Step 2: Surface integral (right side)
On the hemisphere with upward normal, $\mathbf{n}\,d\sigma$ projected gives $dx\,dy$. Since $\text{curl}\,\mathbf{u} = -2\,\mathbf{k}$:
$\displaystyle\iint_S (\text{curl}\,\mathbf{u}\cdot\mathbf{n})\,d\sigma = \iint_{x^2+y^2 \le 1} (-2)\,dx\,dy = -2\pi$

Step 3: Line integral (left side)
The boundary is $C$: the unit circle in the $xy$-plane, traversed counterclockwise. Parametrize: $x = \cos t$, $y = \sin t$, $z = 0$, $0 \le t \le 2\pi$.
$\displaystyle\oint_C y\,dx - x\,dy + z\,dz = \int_0^{2\pi} [\sin t(-\sin t) - \cos t(\cos t)]\,dt = \int_0^{2\pi} (-1)\,dt = -2\pi$ ✓

2 Use surface independence to simplify

Let $\mathbf{u} = z\,\mathbf{i} + x\,\mathbf{j} + y\,\mathbf{k}$. Evaluate $\iint_S (\text{curl}\,\mathbf{u}\cdot\mathbf{n})\,d\sigma$ where $S$ is the paraboloid $z = 1 - x^2 - y^2$, $z \ge 0$, with upward normal.

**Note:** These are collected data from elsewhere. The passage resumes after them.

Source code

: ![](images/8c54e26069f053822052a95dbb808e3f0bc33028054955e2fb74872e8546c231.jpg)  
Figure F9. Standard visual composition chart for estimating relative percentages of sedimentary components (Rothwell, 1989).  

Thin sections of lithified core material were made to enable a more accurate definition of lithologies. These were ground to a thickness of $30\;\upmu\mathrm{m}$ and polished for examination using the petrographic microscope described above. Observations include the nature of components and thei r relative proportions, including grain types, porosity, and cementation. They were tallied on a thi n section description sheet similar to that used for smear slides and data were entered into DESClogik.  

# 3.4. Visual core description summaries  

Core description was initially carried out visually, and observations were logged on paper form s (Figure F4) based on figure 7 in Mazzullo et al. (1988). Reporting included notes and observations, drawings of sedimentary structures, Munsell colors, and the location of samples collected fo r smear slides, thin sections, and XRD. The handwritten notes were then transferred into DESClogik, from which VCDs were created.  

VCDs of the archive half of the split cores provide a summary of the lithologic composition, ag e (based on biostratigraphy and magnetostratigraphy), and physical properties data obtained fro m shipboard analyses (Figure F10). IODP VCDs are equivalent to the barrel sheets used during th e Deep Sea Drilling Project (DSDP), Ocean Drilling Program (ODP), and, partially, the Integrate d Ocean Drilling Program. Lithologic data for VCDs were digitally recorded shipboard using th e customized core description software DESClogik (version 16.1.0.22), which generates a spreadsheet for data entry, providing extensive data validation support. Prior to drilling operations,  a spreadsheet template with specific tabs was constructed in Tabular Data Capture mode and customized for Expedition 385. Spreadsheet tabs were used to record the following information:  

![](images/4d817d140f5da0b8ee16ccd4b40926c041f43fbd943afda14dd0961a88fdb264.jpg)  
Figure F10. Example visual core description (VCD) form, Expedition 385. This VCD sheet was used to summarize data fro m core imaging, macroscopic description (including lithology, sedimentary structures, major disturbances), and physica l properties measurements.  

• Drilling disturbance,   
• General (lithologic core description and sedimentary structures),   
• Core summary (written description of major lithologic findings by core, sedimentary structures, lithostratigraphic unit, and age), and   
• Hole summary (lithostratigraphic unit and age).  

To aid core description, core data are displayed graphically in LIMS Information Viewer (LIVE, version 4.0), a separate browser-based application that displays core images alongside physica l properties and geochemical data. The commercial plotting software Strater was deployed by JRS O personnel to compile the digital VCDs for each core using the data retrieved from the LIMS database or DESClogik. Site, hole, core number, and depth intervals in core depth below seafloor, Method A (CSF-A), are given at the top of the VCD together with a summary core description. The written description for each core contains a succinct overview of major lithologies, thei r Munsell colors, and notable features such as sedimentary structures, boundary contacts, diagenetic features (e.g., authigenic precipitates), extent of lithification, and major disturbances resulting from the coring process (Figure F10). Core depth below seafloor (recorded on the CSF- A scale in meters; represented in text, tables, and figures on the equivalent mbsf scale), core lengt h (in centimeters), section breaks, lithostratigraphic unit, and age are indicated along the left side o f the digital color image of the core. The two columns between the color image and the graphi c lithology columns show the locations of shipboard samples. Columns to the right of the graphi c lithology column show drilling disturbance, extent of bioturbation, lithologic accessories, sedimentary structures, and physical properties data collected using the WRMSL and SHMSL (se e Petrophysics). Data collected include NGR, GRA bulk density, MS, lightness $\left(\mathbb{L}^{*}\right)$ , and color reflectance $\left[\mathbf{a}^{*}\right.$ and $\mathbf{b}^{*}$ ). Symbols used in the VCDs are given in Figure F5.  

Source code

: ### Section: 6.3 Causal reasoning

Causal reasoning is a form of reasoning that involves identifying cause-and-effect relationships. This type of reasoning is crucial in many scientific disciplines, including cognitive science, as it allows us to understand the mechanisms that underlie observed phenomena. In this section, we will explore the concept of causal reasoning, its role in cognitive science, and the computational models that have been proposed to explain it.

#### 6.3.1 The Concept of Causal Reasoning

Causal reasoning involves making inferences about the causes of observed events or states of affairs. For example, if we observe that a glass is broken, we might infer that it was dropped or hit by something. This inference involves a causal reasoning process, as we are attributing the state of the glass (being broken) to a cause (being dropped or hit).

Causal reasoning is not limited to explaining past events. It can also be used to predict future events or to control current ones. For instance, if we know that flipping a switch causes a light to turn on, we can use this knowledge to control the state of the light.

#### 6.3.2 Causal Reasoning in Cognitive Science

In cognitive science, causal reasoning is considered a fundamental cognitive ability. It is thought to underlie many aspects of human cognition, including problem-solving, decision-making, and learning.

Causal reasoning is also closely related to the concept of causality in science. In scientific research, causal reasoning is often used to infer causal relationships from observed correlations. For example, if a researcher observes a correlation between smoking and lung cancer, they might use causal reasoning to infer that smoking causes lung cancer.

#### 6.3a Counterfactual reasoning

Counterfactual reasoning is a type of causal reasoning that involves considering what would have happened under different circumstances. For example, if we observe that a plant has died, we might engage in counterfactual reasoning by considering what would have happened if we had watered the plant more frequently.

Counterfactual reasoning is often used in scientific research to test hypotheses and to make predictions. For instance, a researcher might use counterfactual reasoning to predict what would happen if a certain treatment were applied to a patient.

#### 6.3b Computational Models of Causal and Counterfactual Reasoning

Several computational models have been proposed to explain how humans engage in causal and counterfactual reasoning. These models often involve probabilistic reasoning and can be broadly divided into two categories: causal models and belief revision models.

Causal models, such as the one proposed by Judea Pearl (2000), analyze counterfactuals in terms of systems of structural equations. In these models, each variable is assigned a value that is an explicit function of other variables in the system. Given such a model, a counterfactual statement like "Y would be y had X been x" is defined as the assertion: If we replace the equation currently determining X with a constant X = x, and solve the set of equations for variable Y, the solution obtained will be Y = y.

Step 1: Use Stokes to convert to a line integral
The boundary of $S$ is the circle $x^2 + y^2 = 1$, $z = 0$. By Stokes: $\iint_S (\text{curl}\,\mathbf{u}\cdot\mathbf{n})\,d\sigma = \oint_C z\,dx + x\,dy + y\,dz$

Step 2: Parametrize the boundary
$x = \cos t$, $y = \sin t$, $z = 0$, $0 \le t \le 2\pi$.
$dz = 0$, so the integral becomes $\int_0^{2\pi} [0 \cdot (-\sin t) + \cos t \cdot \cos t]\,dt = \int_0^{2\pi} \cos^2 t\,dt = \pi$

Note: We could also replace the paraboloid with the flat disk $x^2 + y^2 \le 1$, $z = 0$ (same boundary!) and compute the curl integral over that simpler surface. Both give $\pi$.